Stored data entries:

◆ ◆ ◆

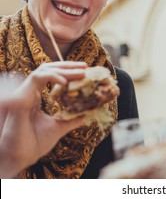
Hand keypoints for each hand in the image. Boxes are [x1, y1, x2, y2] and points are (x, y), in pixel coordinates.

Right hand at [0, 61, 87, 177]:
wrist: (22, 157)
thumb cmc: (35, 143)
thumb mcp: (59, 127)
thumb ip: (71, 119)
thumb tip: (87, 113)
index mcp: (34, 97)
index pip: (50, 76)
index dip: (67, 71)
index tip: (84, 71)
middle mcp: (28, 93)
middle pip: (47, 69)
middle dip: (67, 66)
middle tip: (85, 66)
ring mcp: (23, 94)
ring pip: (42, 71)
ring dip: (63, 70)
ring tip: (80, 73)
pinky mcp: (20, 97)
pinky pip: (36, 79)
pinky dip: (51, 77)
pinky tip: (65, 83)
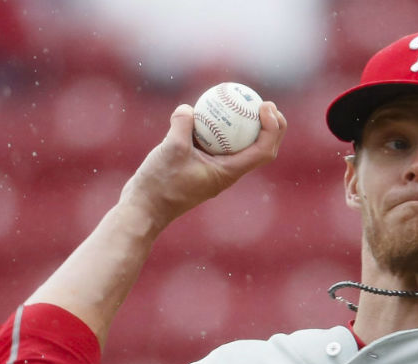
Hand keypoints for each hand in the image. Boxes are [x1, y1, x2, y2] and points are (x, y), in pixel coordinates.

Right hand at [119, 101, 286, 228]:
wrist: (145, 208)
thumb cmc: (159, 184)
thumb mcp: (170, 150)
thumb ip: (182, 126)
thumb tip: (189, 108)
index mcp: (229, 172)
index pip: (263, 151)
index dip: (272, 128)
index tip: (265, 106)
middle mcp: (227, 172)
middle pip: (261, 149)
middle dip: (272, 127)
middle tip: (266, 103)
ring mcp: (215, 169)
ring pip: (241, 146)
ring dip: (250, 127)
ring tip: (247, 102)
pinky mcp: (202, 165)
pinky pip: (218, 143)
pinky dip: (220, 128)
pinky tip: (211, 109)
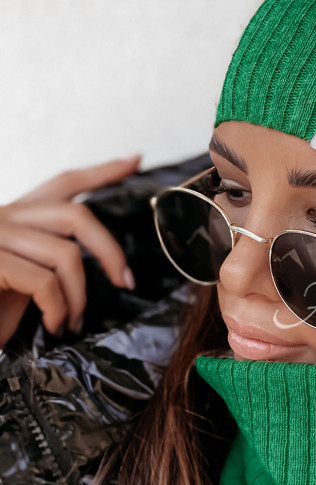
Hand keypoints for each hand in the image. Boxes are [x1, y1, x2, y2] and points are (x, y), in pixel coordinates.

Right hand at [0, 156, 141, 347]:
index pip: (64, 183)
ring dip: (79, 296)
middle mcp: (4, 216)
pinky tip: (54, 325)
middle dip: (110, 250)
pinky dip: (59, 309)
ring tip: (73, 321)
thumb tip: (105, 261)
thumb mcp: (27, 276)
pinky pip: (44, 283)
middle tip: (126, 281)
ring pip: (65, 254)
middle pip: (75, 215)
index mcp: (16, 215)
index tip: (135, 159)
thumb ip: (52, 257)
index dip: (101, 172)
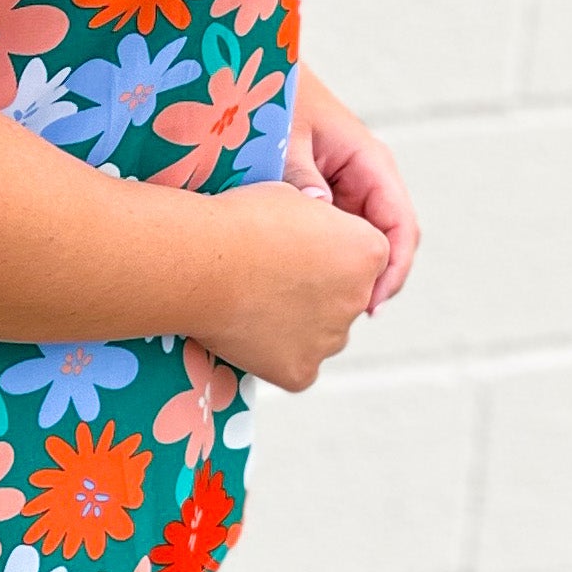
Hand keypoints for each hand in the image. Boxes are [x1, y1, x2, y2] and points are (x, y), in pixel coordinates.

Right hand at [192, 179, 387, 391]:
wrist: (202, 263)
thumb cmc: (243, 221)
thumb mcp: (296, 199)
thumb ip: (323, 223)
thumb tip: (320, 237)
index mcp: (369, 252)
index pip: (365, 259)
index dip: (329, 253)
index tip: (297, 250)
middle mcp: (360, 299)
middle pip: (346, 299)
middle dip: (319, 291)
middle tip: (273, 278)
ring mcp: (331, 340)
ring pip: (322, 334)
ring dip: (299, 323)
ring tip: (255, 302)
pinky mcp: (302, 371)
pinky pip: (296, 364)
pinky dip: (276, 354)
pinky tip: (247, 330)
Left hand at [282, 62, 418, 314]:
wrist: (251, 72)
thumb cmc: (273, 97)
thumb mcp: (285, 138)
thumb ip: (302, 176)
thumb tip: (321, 217)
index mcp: (370, 161)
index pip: (400, 227)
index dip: (392, 271)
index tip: (369, 306)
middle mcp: (367, 176)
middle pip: (386, 242)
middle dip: (372, 281)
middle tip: (342, 319)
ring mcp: (347, 186)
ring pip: (360, 241)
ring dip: (348, 272)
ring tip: (319, 308)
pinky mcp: (325, 192)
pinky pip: (336, 232)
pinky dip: (326, 257)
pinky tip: (299, 282)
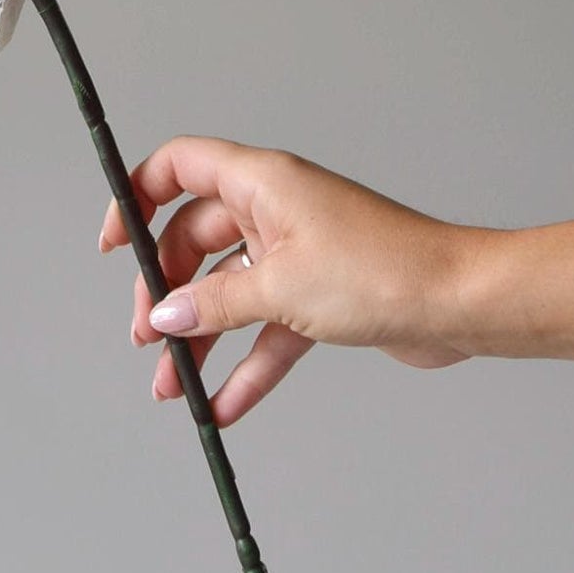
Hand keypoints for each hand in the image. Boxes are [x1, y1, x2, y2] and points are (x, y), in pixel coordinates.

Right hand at [99, 136, 474, 425]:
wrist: (459, 303)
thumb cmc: (384, 270)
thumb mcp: (280, 289)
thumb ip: (213, 303)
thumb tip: (166, 314)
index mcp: (263, 183)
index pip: (179, 168)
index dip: (136, 198)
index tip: (114, 246)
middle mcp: (277, 211)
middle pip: (195, 240)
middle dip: (166, 290)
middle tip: (149, 336)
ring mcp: (299, 254)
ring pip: (229, 292)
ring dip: (200, 338)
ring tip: (174, 385)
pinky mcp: (322, 295)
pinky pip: (267, 329)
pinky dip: (246, 364)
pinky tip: (225, 404)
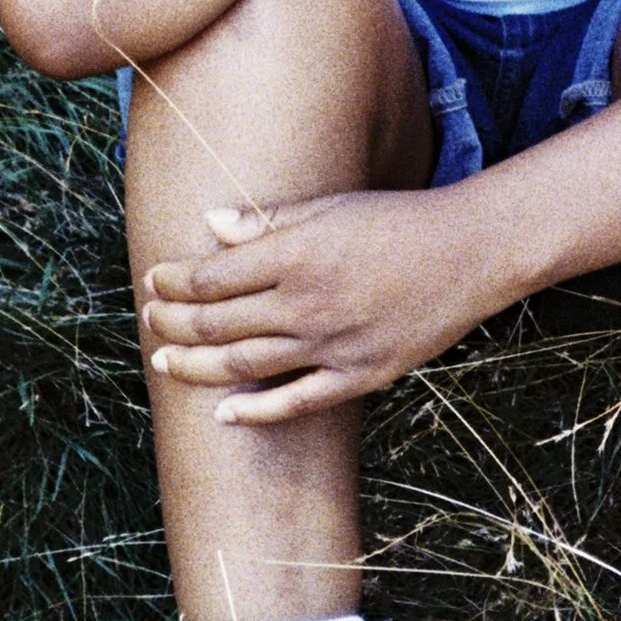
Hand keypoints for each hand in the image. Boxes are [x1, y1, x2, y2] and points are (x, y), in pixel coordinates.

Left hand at [140, 190, 496, 421]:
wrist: (471, 253)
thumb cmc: (398, 219)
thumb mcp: (331, 206)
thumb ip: (268, 221)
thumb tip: (211, 226)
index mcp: (296, 253)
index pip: (211, 277)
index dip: (174, 282)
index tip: (155, 280)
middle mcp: (307, 303)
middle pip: (216, 325)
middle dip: (171, 324)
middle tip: (149, 322)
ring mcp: (332, 344)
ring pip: (242, 367)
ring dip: (194, 367)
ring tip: (164, 362)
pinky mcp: (360, 375)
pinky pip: (296, 403)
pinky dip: (254, 413)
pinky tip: (224, 414)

◆ ◆ ◆

- **What to produce**:
Set the pictures aside and retype exactly the lines above from the line with "thumb mcp: (296, 199)" to the line with "index mcp: (263, 183)", both included, adding no others.

- **Result for this task**:
thumb mcp: (296, 199)
thumb ip: (323, 223)
thumb tip: (320, 237)
index mcp: (369, 252)
index pip: (365, 259)
index dip: (329, 253)
index tip: (297, 250)
middle mcp: (360, 299)
middle pip: (346, 299)
middle dip: (319, 291)
middle tip: (273, 278)
ring mcp: (331, 340)
ring pip: (322, 334)
ring dip: (299, 323)
ring tip: (255, 302)
pinky mcp: (302, 371)
pinky pip: (296, 364)
pinky dip: (276, 354)
pinky tip: (247, 330)
Left hand at [282, 62, 418, 314]:
wrist: (251, 72)
thumb cmc: (273, 97)
thumb mcp: (285, 138)
thumb ip: (302, 176)
thumb tip: (321, 217)
index mcp: (370, 161)
index pip: (400, 227)
index dip: (392, 271)
index tip: (369, 306)
middle mcp: (367, 176)
middle pip: (386, 242)
middle dip: (372, 281)
middle tip: (342, 319)
ring mcp: (347, 186)
ring pip: (360, 241)
ring dip: (348, 272)
ring tip: (319, 308)
pinky mcp: (325, 192)
pinky pip: (336, 232)
pinky dip: (326, 257)
pinky tip: (299, 282)
Hand keypoints for each hand in the image. Boxes are [x1, y1, x2, y2] and points are (x, y), in pixel coordinates.

Right hand at [99, 136, 474, 425]:
wrist: (459, 303)
thumb cmc: (384, 270)
thumb mcp: (280, 289)
thumb ip: (213, 303)
thumb tip: (166, 314)
index mcp: (263, 183)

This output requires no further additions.